Any of the terms of the agreement of merger or consolidation may be made dependent upon facts ascertainable outside of such agreement if the manner in which such facts shall operate upon the terms of the agreement is clearly and expressly set forth in the agreement of merger or consolidation. "Facts," as used in the preceding sentence, includes, but is not limited to, the occurrence of any event, including a determination or action by any person or body, including the corporation.

(c) The agreement required by subsection (b), in the case of each constituent stock corporation, shall be adopted, approved, certified and executed by each constituent corporation in the same manner as is provided in K.S.A. 17-6701, and amendments thereto, and, in the case of each constituent nonstock corporation, shall be adopted, approved, certified and executed by each of such constituent corporations in the same manner as is provided in K.S.A. 17-6705, and amendments thereto. The agreement shall be filed and shall become effective for all purposes of the laws of this state when and as provided in K.S.A. 17-6701, and amendments thereto, with respect to the merger of stock corporations of this state.
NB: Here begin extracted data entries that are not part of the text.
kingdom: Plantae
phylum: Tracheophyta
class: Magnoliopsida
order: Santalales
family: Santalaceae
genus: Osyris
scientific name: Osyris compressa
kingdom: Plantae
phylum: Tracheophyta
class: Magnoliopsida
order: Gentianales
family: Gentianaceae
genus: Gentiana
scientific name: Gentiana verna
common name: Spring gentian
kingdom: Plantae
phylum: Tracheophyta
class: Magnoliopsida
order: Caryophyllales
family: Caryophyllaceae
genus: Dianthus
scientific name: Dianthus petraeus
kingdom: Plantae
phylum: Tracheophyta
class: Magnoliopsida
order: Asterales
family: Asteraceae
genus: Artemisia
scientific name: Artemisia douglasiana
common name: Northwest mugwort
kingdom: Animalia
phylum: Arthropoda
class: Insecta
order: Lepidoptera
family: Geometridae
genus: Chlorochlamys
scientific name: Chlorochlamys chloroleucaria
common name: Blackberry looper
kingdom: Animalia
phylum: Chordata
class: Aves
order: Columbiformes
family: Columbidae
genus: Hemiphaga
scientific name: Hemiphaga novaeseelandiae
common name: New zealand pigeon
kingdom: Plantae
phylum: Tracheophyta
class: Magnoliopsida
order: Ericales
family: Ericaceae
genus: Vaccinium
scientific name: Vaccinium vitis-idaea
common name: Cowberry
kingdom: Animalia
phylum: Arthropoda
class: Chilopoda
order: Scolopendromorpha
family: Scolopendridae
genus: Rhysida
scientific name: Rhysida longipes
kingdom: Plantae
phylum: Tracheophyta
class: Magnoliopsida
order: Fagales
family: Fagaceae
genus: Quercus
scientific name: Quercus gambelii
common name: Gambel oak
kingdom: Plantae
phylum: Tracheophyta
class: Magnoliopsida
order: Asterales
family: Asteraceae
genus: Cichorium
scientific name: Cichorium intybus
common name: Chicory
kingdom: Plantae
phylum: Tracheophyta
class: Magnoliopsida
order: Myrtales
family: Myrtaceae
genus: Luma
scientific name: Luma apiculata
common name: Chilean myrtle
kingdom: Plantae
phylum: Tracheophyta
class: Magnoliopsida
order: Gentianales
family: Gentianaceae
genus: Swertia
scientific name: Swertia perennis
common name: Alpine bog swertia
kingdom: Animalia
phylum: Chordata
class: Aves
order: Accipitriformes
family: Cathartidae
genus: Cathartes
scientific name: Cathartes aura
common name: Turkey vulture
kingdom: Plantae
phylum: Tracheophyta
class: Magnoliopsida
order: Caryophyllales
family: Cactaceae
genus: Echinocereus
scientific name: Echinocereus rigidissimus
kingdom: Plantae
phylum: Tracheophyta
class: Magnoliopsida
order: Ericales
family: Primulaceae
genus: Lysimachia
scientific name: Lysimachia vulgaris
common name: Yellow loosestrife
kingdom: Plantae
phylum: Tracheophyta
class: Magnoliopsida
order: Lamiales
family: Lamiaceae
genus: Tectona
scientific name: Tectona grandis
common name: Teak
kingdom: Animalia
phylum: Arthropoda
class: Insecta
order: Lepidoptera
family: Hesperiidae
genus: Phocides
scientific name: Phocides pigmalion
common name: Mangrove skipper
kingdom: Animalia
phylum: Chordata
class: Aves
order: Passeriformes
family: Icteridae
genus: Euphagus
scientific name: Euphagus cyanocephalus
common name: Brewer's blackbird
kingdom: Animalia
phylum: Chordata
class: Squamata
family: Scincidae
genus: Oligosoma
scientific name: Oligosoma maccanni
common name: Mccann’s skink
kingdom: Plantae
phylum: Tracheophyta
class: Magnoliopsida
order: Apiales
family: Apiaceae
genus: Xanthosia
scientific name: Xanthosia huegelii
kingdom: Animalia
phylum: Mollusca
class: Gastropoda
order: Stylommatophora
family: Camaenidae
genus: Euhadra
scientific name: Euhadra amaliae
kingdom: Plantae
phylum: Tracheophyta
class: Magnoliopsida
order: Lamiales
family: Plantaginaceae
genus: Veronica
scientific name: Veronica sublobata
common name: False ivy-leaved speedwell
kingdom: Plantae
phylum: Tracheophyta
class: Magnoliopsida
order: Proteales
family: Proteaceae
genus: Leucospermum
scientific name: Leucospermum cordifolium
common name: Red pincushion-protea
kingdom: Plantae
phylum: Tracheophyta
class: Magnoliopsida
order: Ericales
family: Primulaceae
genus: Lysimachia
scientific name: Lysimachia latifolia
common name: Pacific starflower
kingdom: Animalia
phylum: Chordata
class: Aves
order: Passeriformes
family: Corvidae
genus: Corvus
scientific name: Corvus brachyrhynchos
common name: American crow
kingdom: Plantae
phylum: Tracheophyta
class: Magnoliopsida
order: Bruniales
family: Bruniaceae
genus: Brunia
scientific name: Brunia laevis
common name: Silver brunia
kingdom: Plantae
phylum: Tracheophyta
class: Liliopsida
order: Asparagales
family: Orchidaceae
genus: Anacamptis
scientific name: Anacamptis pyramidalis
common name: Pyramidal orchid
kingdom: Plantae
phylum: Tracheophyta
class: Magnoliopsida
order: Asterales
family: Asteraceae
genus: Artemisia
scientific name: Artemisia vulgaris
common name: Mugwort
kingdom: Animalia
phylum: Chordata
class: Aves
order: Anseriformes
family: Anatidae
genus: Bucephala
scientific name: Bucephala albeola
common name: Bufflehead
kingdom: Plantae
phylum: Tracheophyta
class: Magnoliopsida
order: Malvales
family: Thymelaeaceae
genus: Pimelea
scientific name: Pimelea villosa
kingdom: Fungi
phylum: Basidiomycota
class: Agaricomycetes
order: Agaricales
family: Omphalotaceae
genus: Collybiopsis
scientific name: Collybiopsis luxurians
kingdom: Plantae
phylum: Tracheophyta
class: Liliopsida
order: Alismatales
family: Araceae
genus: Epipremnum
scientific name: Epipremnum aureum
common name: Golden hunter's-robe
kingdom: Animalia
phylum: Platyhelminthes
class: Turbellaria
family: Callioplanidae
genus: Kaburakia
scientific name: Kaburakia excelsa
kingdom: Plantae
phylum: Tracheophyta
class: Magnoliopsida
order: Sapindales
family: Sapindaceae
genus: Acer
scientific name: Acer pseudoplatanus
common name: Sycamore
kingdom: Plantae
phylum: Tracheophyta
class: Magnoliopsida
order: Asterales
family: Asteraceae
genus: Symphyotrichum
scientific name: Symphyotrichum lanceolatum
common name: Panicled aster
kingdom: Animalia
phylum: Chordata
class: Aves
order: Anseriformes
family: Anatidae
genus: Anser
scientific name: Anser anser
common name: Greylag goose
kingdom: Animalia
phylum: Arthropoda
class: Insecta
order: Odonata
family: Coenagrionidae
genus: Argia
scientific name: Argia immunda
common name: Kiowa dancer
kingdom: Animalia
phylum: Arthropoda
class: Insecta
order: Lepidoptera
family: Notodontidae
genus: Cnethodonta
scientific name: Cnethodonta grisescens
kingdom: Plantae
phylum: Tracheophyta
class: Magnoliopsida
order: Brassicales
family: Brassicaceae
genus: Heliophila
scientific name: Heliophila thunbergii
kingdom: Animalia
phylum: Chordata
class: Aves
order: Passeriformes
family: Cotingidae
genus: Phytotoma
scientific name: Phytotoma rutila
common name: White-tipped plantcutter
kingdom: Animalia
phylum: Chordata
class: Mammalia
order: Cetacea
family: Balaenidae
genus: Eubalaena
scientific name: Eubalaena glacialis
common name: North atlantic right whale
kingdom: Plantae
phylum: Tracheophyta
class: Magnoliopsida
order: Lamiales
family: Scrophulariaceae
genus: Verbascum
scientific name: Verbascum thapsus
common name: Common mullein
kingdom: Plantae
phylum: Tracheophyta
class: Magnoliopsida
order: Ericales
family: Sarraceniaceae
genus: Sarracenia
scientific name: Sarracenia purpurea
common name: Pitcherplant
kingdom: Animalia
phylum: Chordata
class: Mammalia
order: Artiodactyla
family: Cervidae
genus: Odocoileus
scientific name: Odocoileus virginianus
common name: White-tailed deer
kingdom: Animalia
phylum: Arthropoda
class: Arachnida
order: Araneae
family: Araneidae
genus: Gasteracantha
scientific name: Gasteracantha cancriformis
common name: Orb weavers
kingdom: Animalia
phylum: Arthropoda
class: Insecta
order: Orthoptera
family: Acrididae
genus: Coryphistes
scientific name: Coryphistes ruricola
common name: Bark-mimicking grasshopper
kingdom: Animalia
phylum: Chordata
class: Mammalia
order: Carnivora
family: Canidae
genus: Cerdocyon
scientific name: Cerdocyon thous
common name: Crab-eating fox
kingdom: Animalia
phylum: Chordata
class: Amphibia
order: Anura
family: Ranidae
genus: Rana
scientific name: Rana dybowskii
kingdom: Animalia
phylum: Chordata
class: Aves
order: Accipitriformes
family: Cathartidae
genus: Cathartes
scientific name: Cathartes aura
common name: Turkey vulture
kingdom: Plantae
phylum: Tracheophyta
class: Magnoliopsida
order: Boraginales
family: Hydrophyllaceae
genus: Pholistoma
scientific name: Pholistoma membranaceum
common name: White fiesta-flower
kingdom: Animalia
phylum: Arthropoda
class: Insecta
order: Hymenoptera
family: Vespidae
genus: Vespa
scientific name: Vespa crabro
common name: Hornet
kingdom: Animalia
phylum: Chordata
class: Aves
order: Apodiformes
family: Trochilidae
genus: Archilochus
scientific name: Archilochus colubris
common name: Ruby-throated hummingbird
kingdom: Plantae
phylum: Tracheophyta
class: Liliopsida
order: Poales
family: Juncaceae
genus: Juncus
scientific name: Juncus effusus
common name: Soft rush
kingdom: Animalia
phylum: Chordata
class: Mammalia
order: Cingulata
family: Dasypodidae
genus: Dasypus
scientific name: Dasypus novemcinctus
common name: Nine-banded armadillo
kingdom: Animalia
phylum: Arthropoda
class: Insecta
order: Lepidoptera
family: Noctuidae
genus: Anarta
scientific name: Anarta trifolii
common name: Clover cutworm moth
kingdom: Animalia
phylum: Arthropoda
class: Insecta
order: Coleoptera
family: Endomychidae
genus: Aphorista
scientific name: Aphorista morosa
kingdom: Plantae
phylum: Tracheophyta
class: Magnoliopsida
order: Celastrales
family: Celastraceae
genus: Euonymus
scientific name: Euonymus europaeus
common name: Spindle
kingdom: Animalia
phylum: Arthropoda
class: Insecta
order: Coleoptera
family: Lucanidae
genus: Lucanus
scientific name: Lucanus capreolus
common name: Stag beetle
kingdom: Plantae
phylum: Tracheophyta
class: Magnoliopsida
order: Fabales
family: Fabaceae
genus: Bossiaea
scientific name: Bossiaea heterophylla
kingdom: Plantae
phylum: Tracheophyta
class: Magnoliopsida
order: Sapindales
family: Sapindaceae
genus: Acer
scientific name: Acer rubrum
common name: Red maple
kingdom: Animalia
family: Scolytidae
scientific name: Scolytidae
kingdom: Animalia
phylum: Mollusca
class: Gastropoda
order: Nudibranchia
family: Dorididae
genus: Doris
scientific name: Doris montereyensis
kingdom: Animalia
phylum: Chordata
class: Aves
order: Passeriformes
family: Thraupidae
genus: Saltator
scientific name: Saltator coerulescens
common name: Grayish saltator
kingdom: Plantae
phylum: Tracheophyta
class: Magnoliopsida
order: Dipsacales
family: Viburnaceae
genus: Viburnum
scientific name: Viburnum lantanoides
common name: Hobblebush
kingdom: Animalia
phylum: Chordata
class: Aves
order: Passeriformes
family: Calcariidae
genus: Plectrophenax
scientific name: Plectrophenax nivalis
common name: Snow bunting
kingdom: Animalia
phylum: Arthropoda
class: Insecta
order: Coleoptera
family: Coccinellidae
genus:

Insofar as they may be applicable, the provisions set forth in the last sentence of K.S.A. 17-6701(c), and amendments thereto, shall apply to a merger under this section, and the reference in such sentence to "stockholder" shall include "member" as used in this section.

(d) K.S.A. 17-6701(e), and amendments thereto, shall apply to a merger under this section and K.S.A. 17-6701(f), and amendments thereto, shall apply to any constituent stock corporation participating in a merger under this section.

(e) K.S.A. 17-6701(d), and amendments thereto, shall apply to a merger under this section, except that, for purposes of a constituent nonstock corporation, references to the board of directors, to stockholders, and to shares of a constituent corporation shall be deemed to be references to the governing body of the corporation, to members of the corporation, and to memberships or membership interests, as applicable, respectively.

(f) Nothing in this section shall be deemed to authorize the merger of a charitable nonstock corporation into a stock corporation, if the charitable status of such nonstock corporation would thereby be lost or impaired, but a stock corporation may be merged into a charitable nonstock corporation that shall continue as the surviving corporation.

History: L. 1972, ch. 52, § 85; L. 1988, ch. 99, § 45; Revived and amended, L. 1988, ch. 100, § 45; L. 1992, ch. 270, § 20; L. 1999, ch. 39, § 15; L. 2000, ch. 39, § 34; L. 2004, ch. 143, § 55; L. 2016, ch. 110, § 74; L. 2023, ch. 66, § 34; July 1.

Source or Prior Law:

8 Del. C. § 257.

Cross References to Related Sections:

Effect of merger or consolidation of charitable corporations or associations on gift, devise or bequest to one of original corporations or associations, see 17-1738.

Stockholders' meetings, voting of stock and voting rights of members of non-stock corporations, see 17-6505.

Amendments of articles of incorporation, see 17-6602.

Fee for filing agreement of merger or consolidation, see 17-7506.

Attorney General's Opinions:

Merger or consolidation of domestic nonstock corporations; credit unions. 95-53.